Parker backgrounds some of the new faces in El Paso in the 1850s. They included James Wiley Magoffin, “a trader-spy-traitor,” and tall newcomer Sarah Bowman, who bought a hotel and restaurant and ran a brothel out of them.
With the Mexican American War over, Americans were now fighting former Mexican nationals, many of whom were newly minted U.S. citizens under the Treaty of Guadalupe Hidalgo, though not granted full constitutional rights.
Under American rule, Parker writes, the army fought “a grinding war of occupation” and El Paso became a more violent place. Still, the city was what he called “America’s new frontier.” In the next sentence, Parker declares the arrival of European Jewish, Syrian and Lebanese immigrants would be an important turning point. A turning point in what is unclear.
The book tells of the conflicts in the El Paso region before and during the American Civil War.

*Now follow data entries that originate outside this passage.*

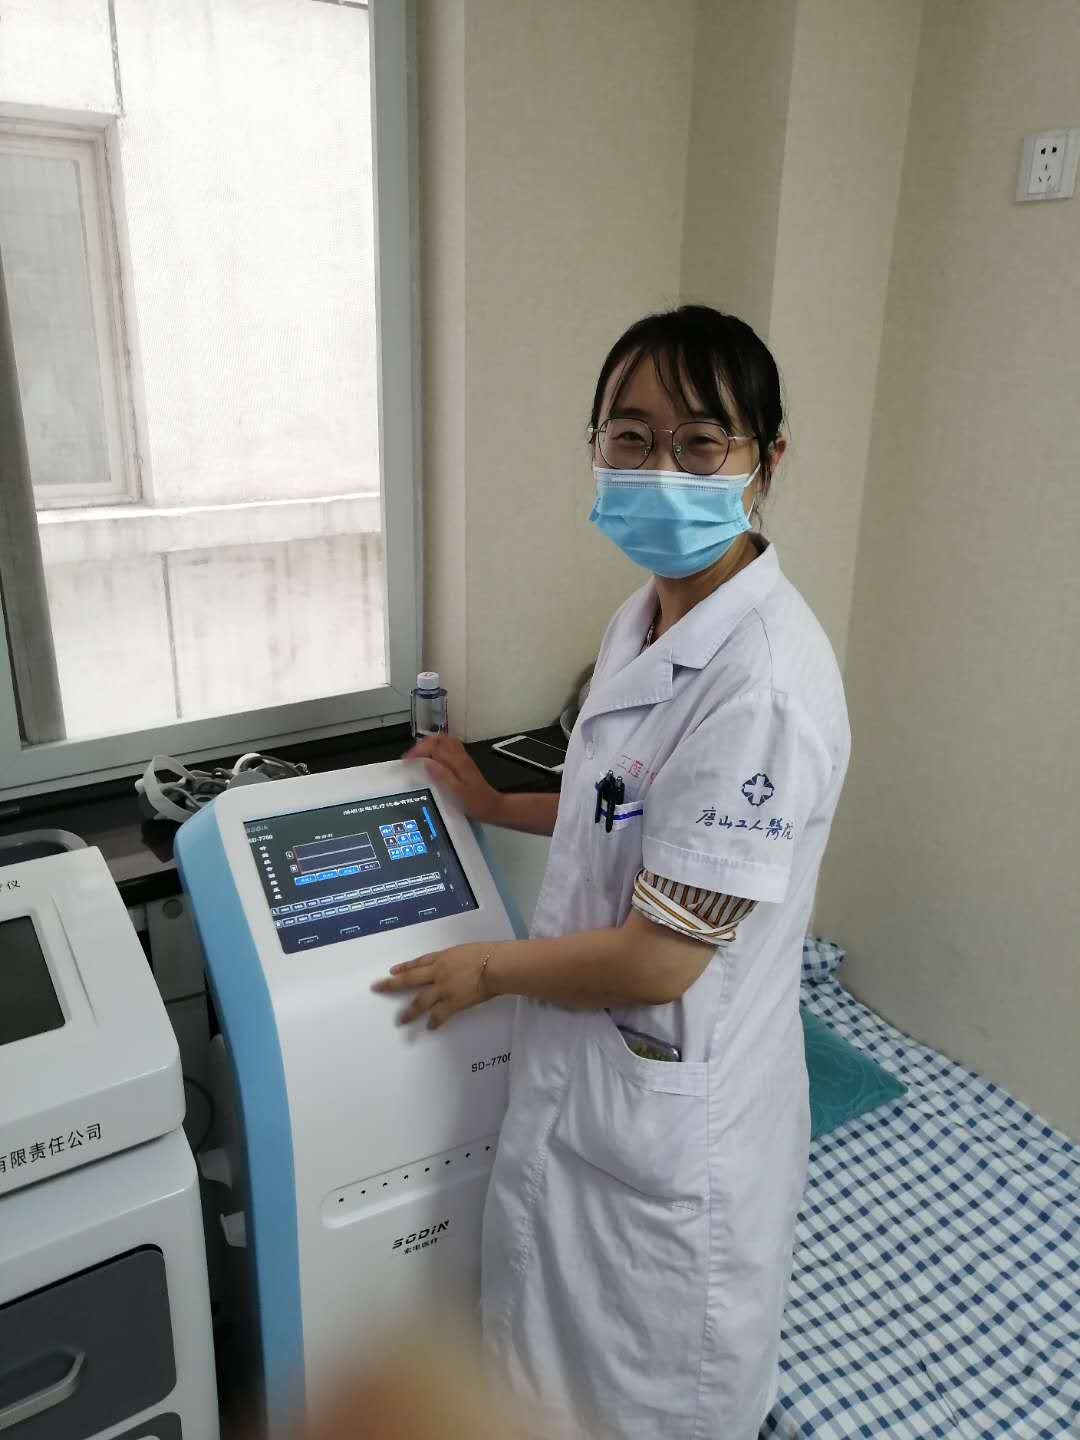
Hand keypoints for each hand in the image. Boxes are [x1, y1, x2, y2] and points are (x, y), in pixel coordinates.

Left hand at [372, 942, 496, 1029]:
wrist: (493, 965)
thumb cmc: (486, 954)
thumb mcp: (466, 950)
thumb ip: (457, 959)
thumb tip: (457, 964)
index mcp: (441, 958)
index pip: (418, 963)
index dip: (405, 967)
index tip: (393, 971)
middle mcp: (437, 973)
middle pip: (409, 979)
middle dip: (392, 984)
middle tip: (377, 987)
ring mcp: (443, 989)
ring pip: (420, 1001)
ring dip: (409, 1011)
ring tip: (400, 1020)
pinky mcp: (452, 1002)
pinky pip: (439, 1015)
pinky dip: (434, 1021)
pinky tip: (429, 1027)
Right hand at [404, 734, 503, 823]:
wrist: (493, 806)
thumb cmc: (475, 802)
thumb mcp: (457, 792)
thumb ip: (442, 776)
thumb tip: (426, 763)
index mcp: (457, 762)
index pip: (434, 746)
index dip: (418, 750)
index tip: (406, 761)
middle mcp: (460, 756)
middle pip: (439, 738)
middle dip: (422, 744)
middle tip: (410, 756)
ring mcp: (463, 758)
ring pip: (444, 740)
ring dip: (429, 744)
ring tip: (417, 755)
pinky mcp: (464, 762)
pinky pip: (448, 747)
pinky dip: (436, 748)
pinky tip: (430, 759)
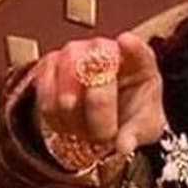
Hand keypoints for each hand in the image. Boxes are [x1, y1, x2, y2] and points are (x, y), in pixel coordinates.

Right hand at [32, 32, 167, 162]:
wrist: (105, 118)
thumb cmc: (130, 115)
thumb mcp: (143, 128)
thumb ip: (136, 134)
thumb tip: (124, 145)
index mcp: (139, 62)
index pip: (138, 49)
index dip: (132, 46)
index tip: (125, 42)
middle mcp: (105, 50)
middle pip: (95, 70)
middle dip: (98, 110)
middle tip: (104, 136)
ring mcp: (74, 54)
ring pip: (66, 84)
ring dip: (75, 118)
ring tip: (87, 132)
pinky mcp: (48, 65)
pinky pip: (45, 95)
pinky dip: (56, 118)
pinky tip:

Americans fought different Apache bands, and then during the war battled Confederate troops from Texas that invaded pro-Union New Mexico, pushing north up the Rio Grande.
The rebels wanted New Mexico as a steppingstone to California’s gold mines. They made it as far as Glorieta, just east of Santa Fe, where they were stopped.
Given the references to numerous historical figures, the book would have benefitted by having a list identifying them.
The author is a contract writer for the New York Times, the Los Angeles Times and other publications; he is a former Albuquerque Journal staff writer. Parker’s first book was “Lone Star Nation: How Texas Will Transform America.”
Born in Albuquerque and raised in El Paso, Parker resides in Texas.